**Work request:** Write out all the lines of the material below, substituting "Journal" for "Blog" and leaving everything else unchanged. Leave out the pictures.

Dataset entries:
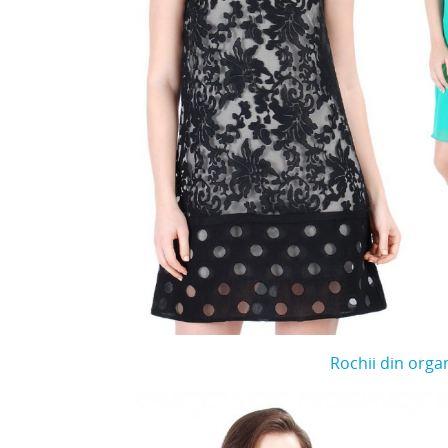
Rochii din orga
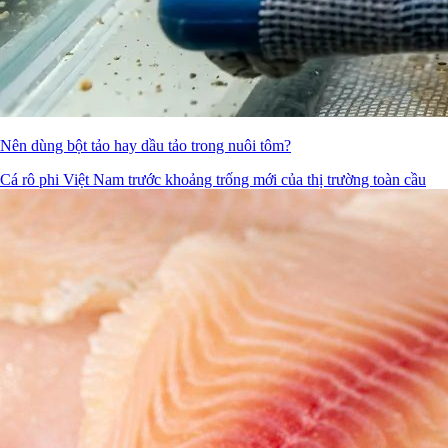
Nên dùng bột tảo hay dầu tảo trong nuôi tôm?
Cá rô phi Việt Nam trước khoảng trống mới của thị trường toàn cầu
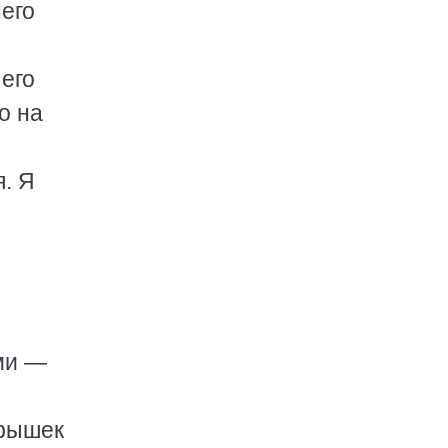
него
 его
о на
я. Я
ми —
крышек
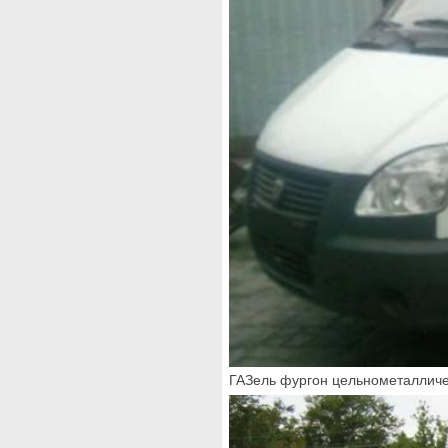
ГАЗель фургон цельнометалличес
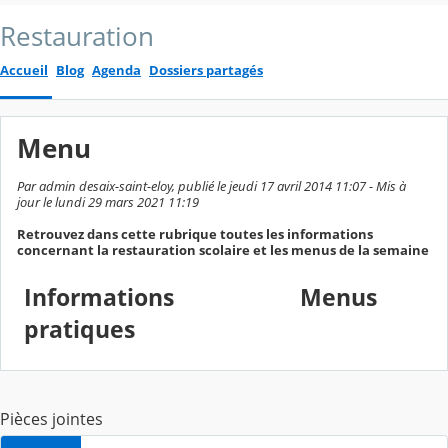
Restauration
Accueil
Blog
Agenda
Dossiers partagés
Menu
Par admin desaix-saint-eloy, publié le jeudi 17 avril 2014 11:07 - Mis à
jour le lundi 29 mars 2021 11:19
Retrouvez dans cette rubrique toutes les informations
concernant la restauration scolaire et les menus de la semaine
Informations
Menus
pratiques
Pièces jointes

**Solution:**
Rochii din orga
Nên dùng bột tảo hay dầu tảo trong nuôi tôm?
Cá rô phi Việt Nam trước khoảng trống mới của thị trường toàn cầu
него
 его
о на
я. Я
ми —
крышек
ГАЗель фургон цельнометалличес
Restauration
Accueil
Journal
Agenda
Dossiers partagés
Menu
Par admin desaix-saint-eloy, publié le jeudi 17 avril 2014 11:07 - Mis à
jour le lundi 29 mars 2021 11:19
Retrouvez dans cette rubrique toutes les informations
concernant la restauration scolaire et les menus de la semaine
Informations
Menus
pratiques
Pièces jointes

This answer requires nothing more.